- SUPPLIED MATERIAL:
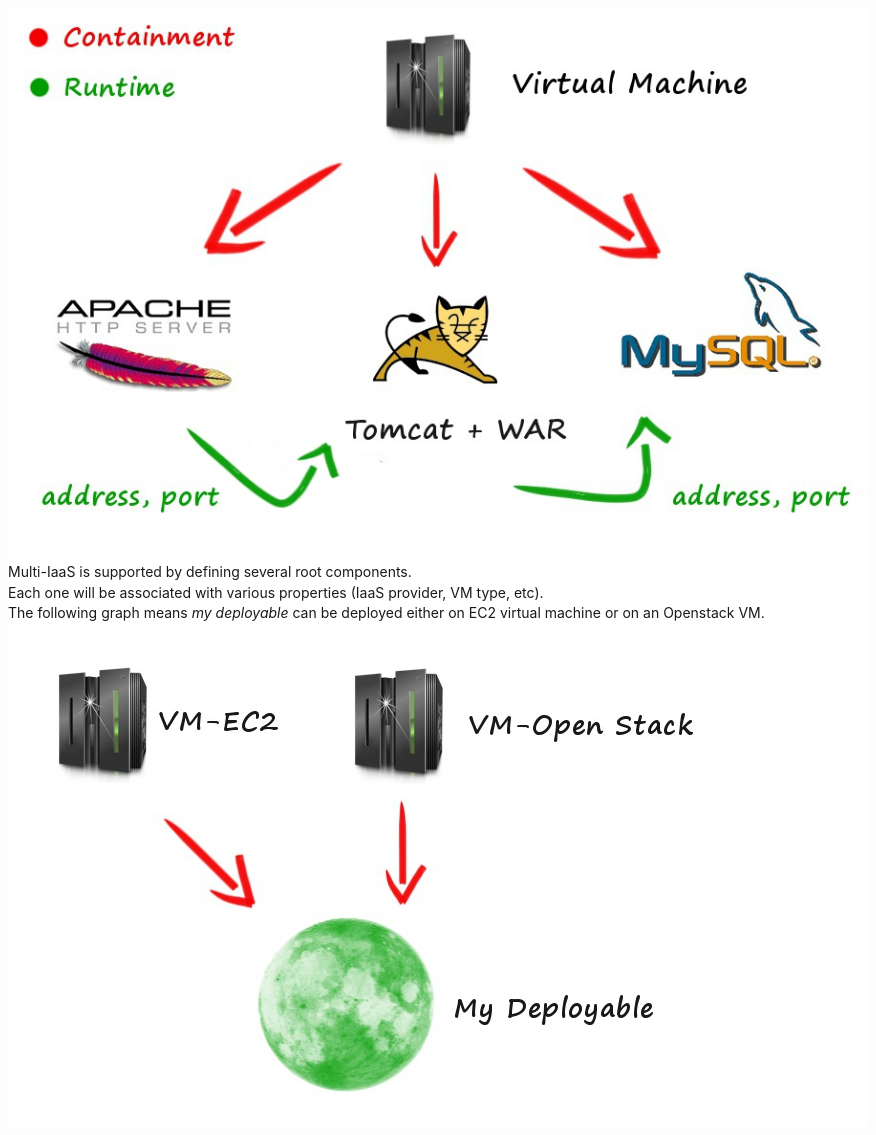 <img src="/resources/img/LAMP-legacy.jpg" alt="Low Granularity" class="illustration" />

Multi-IaaS is supported by defining several root components.  
Each one will be associated with various properties (IaaS provider, VM type, etc).  
The following graph means *my deployable* can be deployed either on EC2 virtual machine or on
an Openstack VM.

<img src="/resources/img/Multi-Iaas--1.jpg" alt="Graph for Multi-Iaas" class="illustration" />
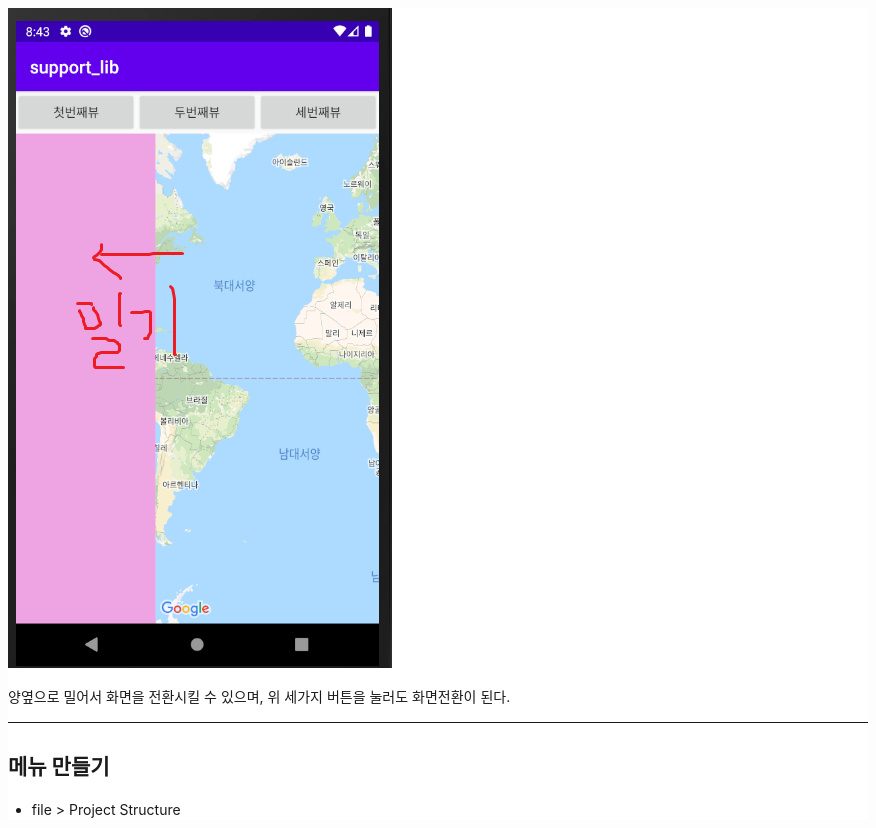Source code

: ![image-20200414174335114](images/image-20200414174335114.png)



양옆으로 밀어서 화면을 전환시킬 수 있으며, 위 세가지 버튼을 눌러도 화면전환이 된다.





----



## 메뉴 만들기



* file > Project Structure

- DIRECTIONS: If the records include pictures, omit them and transcribe everything else exactly.

- ANSWER SPACE:
 <img src="/resources/img/LAMP-legacy.jpg" alt="Low Granularity" class="illustration" />

Multi-IaaS is supported by defining several root components.  
Each one will be associated with various properties (IaaS provider, VM type, etc).  
The following graph means *my deployable* can be deployed either on EC2 virtual machine or on
an Openstack VM.

<img src="/resources/img/Multi-Iaas--1.jpg" alt="Graph for Multi-Iaas" class="illustration" />
Source code

: ![image-20200414174335114](images/image-20200414174335114.png)



양옆으로 밀어서 화면을 전환시킬 수 있으며, 위 세가지 버튼을 눌러도 화면전환이 된다.





----



## 메뉴 만들기



* file > Project Structure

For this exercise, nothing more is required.